Why does Handel's Water Music and The Beatles' 'Here Comes The Sun' sound happy, while Albinoni's Adagio and 'Eleanor Rigby' sound sad?

Some might say it's because the first two are in major keys, while the second two are in minor keys. But are the emotional associations of major and minor intrinsic to the notes themselves, or are they culturally imposed? Many music psychologists suspect the latter, but a new study now suggests that there's something fundamentally similar about major or minor keys and the properties of happy or sad speech, respectively.

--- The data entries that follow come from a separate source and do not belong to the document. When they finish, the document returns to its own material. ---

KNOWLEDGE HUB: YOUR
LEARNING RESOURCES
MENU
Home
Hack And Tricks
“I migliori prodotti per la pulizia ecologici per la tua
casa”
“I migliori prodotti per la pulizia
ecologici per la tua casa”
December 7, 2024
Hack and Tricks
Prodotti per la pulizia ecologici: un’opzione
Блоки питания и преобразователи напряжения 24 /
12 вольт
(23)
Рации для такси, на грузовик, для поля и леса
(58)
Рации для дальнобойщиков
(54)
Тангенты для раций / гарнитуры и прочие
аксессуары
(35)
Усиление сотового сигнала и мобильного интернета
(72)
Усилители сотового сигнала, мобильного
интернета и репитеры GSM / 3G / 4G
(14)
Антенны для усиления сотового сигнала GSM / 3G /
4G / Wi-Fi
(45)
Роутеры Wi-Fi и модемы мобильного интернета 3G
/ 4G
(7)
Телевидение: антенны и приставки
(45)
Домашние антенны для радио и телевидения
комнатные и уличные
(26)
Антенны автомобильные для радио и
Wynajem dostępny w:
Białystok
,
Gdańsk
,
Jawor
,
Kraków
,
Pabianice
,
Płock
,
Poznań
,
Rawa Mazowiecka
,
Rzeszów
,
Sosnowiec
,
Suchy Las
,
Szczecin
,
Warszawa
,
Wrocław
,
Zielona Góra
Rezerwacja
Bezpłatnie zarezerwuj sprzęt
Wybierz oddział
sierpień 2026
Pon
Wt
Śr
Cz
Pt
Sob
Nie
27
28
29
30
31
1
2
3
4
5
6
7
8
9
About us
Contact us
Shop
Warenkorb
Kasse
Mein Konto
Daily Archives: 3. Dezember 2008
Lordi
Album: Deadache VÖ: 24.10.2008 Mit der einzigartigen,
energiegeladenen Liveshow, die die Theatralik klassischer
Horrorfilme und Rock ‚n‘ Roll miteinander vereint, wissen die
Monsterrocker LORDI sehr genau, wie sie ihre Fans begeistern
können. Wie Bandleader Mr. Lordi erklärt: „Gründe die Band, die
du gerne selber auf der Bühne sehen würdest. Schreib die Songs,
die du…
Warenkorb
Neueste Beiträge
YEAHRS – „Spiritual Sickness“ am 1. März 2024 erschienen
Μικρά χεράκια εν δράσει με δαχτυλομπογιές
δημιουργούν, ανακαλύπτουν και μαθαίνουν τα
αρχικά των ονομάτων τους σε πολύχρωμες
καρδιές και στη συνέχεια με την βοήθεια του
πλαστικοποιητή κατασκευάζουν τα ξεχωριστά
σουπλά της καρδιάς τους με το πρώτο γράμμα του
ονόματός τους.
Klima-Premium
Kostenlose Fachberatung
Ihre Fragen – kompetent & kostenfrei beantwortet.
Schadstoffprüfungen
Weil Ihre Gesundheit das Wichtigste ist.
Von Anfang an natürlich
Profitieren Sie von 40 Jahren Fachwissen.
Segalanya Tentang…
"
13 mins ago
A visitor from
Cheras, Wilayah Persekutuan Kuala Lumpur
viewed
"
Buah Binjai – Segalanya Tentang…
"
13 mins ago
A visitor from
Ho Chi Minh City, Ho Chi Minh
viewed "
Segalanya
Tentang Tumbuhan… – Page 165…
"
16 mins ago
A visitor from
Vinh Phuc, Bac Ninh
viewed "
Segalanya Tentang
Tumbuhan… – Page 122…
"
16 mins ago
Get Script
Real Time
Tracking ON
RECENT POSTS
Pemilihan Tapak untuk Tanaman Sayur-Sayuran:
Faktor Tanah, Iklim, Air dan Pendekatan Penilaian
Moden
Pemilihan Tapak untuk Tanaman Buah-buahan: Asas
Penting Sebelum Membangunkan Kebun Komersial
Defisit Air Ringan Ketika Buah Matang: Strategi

Nigel Tufnell of spoof rock band Spinal Tap famously called D minor "the saddest of all keys". But are minor keys intrinsically sad? Credit: SPINAL TAP PRODUCTION / THE KOBAL COLLECTION

Neuroscientist Daniel Bowling and colleagues at Duke University in Durham, North Carolina, compared the sound spectra — the profiles of different acoustic frequencies – of speech with those in Western classical music and Finnish folk songs. They found that the spectra in major-key music are close to those in excited speech, while the spectra of minor-key music are more similar to subdued speech1.

Most cultures share the same acoustic characteristics of happy or sad speech, the former being relatively fast and loud, and the latter slower and quieter. There's good reason to believe that music mimics some of these universal emotional behaviours, supplying a universal vocabulary that permits listeners sometimes to deduce the intended emotion in unfamiliar music.

For example, Western listeners can judge fairly reliably — based largely on tempo — whether pieces of Kyrghistani, Hindustani and Navajo Native American music were meant to be joyous or sad23. A study of the Mafa people of Cameroon, who had never heard Western music, also found that they could guess whether extracts were intended to be happy, sad or fearful4. So although it's simplistic to suppose that all music is happy or sad, these crude universal indicators of emotion do seem to work across cultural boundaries.

The minor fall and the major lift

So is musical key another of these universal indicators, as Bowling's study suggests? The idea that the minor key is intrinsically anguished, while the major is joyful, is so deeply ingrained in Western listeners that many have deemed this to be a natural principle of music. This notion was influentially argued by musicologist Deryck Cooke in his 1959 book The Language of Music.

Cooke pointed out that musicians throughout the ages have used minor keys for vocal music with an explicitly sad content, and major keys for happy lyrics. But he failed to acknowledge that this might simply be a matter of cultural convention rather than an innate property of the music. And when faced with the fact that some cultures, such as Spanish and Slavic, use minor keys for happy music, he offered the patronizing suggestion that such rustic people were inured to a hard life and didn't expect to be happy.

No such chauvinism afflicts the latest work from Bowling and colleagues. But their conclusions are still open to question. For one thing, they don't establish that people actually hear in music the characteristic acoustic features that they identify. Also, they assume that the ratios of frequencies sounded simultaneously in speech can be compared with the ratios of frequencies sounded sequentially in music. And most troublingly, major-type frequency ratios dominate the spectra of both excited and subdued speech, but merely less so in the latter case.

This work also faces the problem that some cultures — including Europe before the Renaissance, not to mention the ancient Greeks — don't link minor keys to sadness. Western listeners sometimes misjudge the emotional quality of Javanese music that uses a scale with similarities to the minor mode yet is deemed happy by the musicians. So even if a fundamental sadness is present in the minor mode, it seems likely to be weak and easily over-written by acculturation. It's possible even in the Western idiom to write happy minor-key music — Van Morrison's 'Moondance', for example — or sad major-key music, such as Billie Holiday's 'No Good Man'. It seems too soon to conclude that minor keys give everyone the blues.